The statutory provisions provide criteria under which the Board must deny parole. The statutory provisions do not, however, state when the Board must grant parole. Heirens v. Mizell, 729 F.2d 449, 465 (7th Cir. 1984) (neither statutory scheme nor rules provide for circumstances under which the Board would be required to grant parole). The Board is free to consider any available relevant information to make its determination to grant or deny parole. 20 Ill.Adm.Code § 1610.50(b) (1992-93). Further, the rules expressly provide that parole is granted "as an exercise of grace and executive discretion" (20 Ill.Adm.Code § 1610.50(a) (1992-93)), and Illinois courts have consistently held that parole is not a right (People v. Hawkins, 54 Ill.2d 247, 252, 296 N.E.2d 725 (1973); People ex rel. Jones v. Brantley, 45 Ill.2d 335, 337-38, 259 N.E.2d 33 (1970); People ex rel. Castle v. Spivey, 10 Ill.2d 586, 594-95, 141 N.E.2d 321 (1957); People ex rel. Richardson v. Ragen, 400 Ill. 191, 201, 79 N.E.2d 479 (1948); People v. Nowak, 387 Ill. 11, 14, 55 N.E.2d 63 (1944)).

We believe that Illinois' statutory criteria and the Board's rules do not provide standards for release on parole sufficiently objective to allow a court to evaluate the Board's decision to deny parole. We thus conclude that the legislature, in drafting the statutory language, intended the Board to have complete discretion in determining whether to grant parole when the denial of parole is not mandated by statute.

Hanrahan, 174 Ill.2d at 276 (emphasis added).
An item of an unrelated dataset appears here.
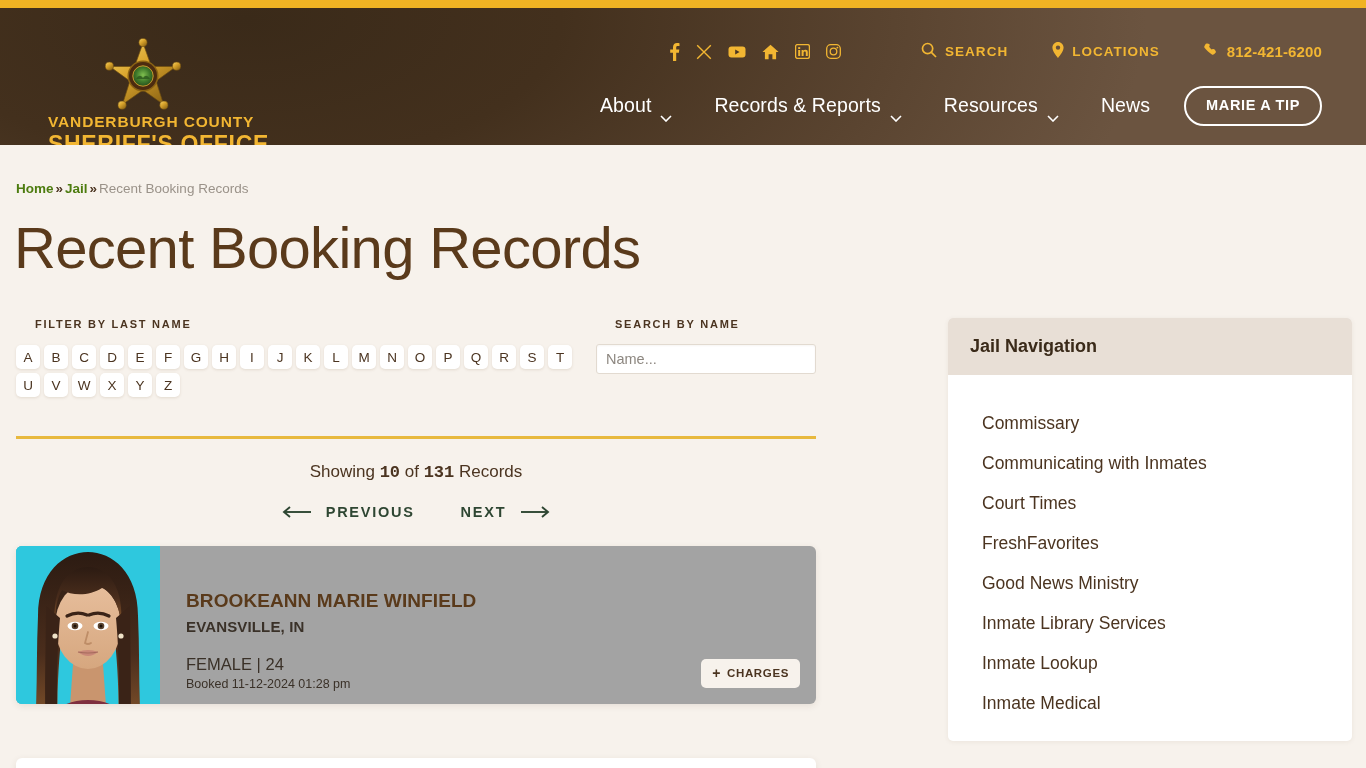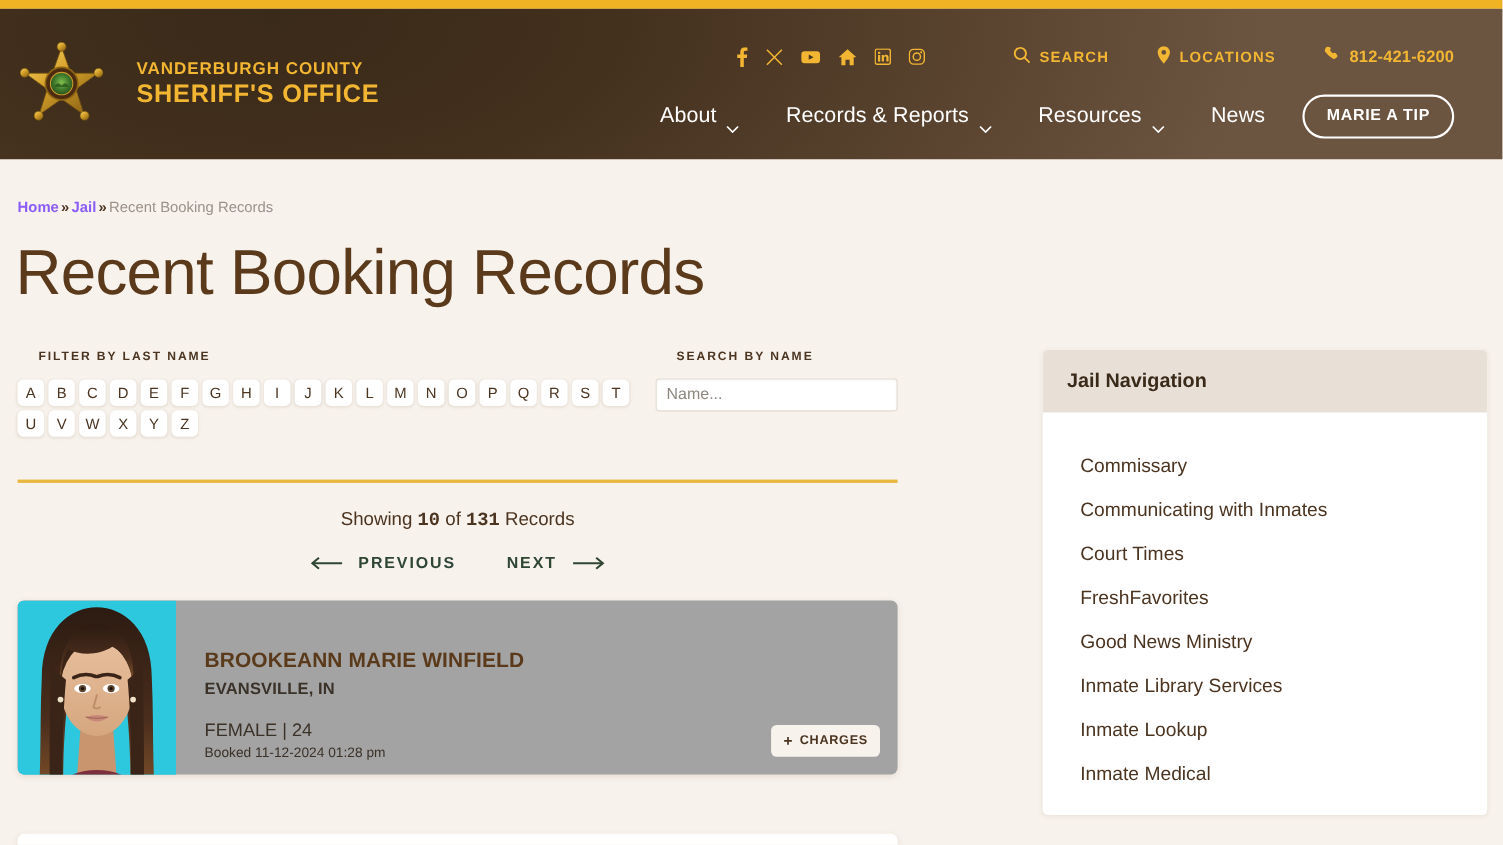"VANDERBURGH COUNTY" .brand { flex-direction: none -> column }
The basis for denial of Knights's parole request is clearly stated in the PRB's decision:

File information revealed that Mr. Knight's institutional adjustment has been marginal. Mr. Knights has had 3 major disciplinary reports since his last appearance before the board. If Knights were to be paroled, he would like to live with his Brother, Son, or Daughter. He has a standing job offer as a paralegal with the Law Firm of Jeffery Steinbeck.

After reviewing and considering Knight's file, along with statements made during his hearing on May 21, 2008, the board has voted to deny his parole. The board continues to be bothered by the nature of his conduct in the instant offense and feels that a release at this time would deprecate the seriousness of his crime and would promote disrespect for the law. The board also feels that he would be a poor parole risk. The Board also finds under the authority of 730 ILCS 5/3-3-5 that it is not reasonable to expect parole to be granted prior to May 2011 and, therefore, continues your parole eligibility hearing to that docket.

Exhibit F (Doc. 1-26).

Because the Illinois statute does not create a protected liberty interest in the grant of parole, this Court cannot find that any of Knights's federal or state constitutional rights were violated in this parole proceeding. The PRB is vested with complete discretion in whether to grant parole, and this Court must follow the state's highest court's interpretation of its own state law. Heidelberg, 163 F.3d at 1027.


In summary, the complaint does not survive review under § 1915A. Accordingly, this action is DISMISSED with prejudice. Knights is advised that the dismissal of this action will count as one of his three allotted "strikes" under the provisions of 28 U.S.C. § 1915(g).